While Remnick hints that the reason for Putin’s ideological turn was his intense reading of the Russian Empire’s history, Joseph Burgo suggests in his article for the Atlantic Monthly that Vladimir Putin might actually be a narcissist. Basing his argument on the findings of Masha Gessen, a talented Russian journalist who recently published the book A Man Without a Face, Burgo writes the following:   

Due to the advanced age of his parents (both turned 41 in the year of his birth) and the fact that no one seems to remember him before he began attending school, there has been a persistent but unproven rumor that Putin was actually adopted at the age of 9 or 10—which might have been a cause of further childhood trauma. But Putin’s childhood was almost certainly marked by trauma in any case. In her recent biography of Putin, Masha Gessen paints a grim picture of the Leningrad complex in which the family lived, typical of the city during the post-war period. Crumbling stairwells and courtyards strewn with trash. Cramped, filthy, and crowded rooms. Families piled one on top of the other, sharing and fighting over a communal kitchen in the hallway. Post-siege Leningrad was “a mean, hungry, impoverished place that bred mean, hungry, ferocious children.”

Burgo hypothesizes that childhood trauma like this could have caused Putin to become a bullying narcissist. “He is in flight from himself,” Burgo writes. “His entire personality expresses an ongoing, relentless battle to ward off unconscious shame and a sense of internal defect, which accounts for his inability to take criticism or tolerate the smallest of slights. To deny the unconscious sense of being small, defective, and vulnerable, he projects a self-image that conveys his superiority.”

Narcissism and a sudden embrace of Russia’s imperial identity are just two of the many theories about why Putin made this desperate move, which seems so distant from his declared intention of fighting off the horrific Islamic State.

“The region is falling apart, and states are collapsing, and the Russians are willing to intervene to protect their interests and assert their power, and the United States is not,” Andrew Tabler, an expert on Arab politics at the Washington Institute for Near East Policy, told Foreign Policy (FP). Tabler argues that “Even if you don’t back what the Russians are doing in Syria, people admire them because they are willing to put their money where their mouth is — as well as troops.”

Frederick and Kimberly Kagan, both conservative scholars, have a wider view but similar logic as FP, claiming that Putin “certainly means to deter the U.S.-led coalition from attacking the forces of Syrian President Bashar al-Assad, establishing any sort of no-fly zone, or taking any meaningful action that might harm Assad’s forces.
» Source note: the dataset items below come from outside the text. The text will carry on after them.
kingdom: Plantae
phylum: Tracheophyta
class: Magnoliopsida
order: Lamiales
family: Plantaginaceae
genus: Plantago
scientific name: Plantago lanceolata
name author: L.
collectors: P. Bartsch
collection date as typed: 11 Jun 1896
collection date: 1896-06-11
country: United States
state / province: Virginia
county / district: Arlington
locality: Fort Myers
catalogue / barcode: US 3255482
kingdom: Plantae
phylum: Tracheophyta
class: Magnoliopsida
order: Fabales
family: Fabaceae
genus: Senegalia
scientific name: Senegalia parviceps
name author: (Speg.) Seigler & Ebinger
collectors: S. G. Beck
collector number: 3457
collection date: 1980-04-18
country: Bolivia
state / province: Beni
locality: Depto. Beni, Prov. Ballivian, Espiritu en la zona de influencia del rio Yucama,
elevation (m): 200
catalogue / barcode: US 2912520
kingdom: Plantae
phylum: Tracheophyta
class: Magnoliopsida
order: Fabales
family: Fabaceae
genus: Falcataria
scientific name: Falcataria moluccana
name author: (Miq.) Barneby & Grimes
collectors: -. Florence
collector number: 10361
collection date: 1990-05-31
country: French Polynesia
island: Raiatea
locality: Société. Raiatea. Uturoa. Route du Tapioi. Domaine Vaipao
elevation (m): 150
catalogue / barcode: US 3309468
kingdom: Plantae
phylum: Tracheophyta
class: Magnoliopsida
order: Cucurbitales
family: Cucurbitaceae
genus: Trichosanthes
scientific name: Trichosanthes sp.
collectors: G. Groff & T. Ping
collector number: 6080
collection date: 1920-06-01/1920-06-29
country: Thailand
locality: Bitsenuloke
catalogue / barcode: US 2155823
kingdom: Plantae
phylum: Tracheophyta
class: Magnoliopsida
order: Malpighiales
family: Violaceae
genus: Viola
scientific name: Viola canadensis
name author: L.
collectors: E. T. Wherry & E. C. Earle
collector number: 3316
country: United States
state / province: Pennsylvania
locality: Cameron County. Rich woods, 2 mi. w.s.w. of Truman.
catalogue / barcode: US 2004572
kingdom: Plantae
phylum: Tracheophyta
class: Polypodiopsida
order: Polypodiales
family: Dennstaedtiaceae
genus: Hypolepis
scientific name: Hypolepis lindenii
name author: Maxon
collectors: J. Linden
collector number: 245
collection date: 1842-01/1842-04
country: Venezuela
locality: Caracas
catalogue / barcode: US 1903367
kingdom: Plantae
He also means to forge a counter-alliance consisting of Russia, Iran, Iraq, Syria, and Lebanese Hezbollah and demonstrate that his coalition is more effective than the West’s. He intends, finally, to establish a permanent foothold in the Middle East from which he can threaten NATO’s southern flank directly, project power into the Mediterranean and the Arab World, and generally re-create Russia’s aura as a global power.”

This kind of geopolitical discussion, which includes the possibility of reopening an arms race and the analysis of the warfare capacity of a renewed Russian military, are now on the daily agendas of experts, politicians and pundits.

I personally am shocked by how fast the world’s opinion is changing, ready to embrace the rise of this new strong man or, if you prefer, the gestures of a narcissist. Or possibly by the hatred on the part of the U.S., who leads everyone in their lack of strategy to deal with Putin. To me, this is all just a cock fight in some small, dusty farm courtyard, while we are totally forgetting how deep a hole the human race is digging itself into with every new day.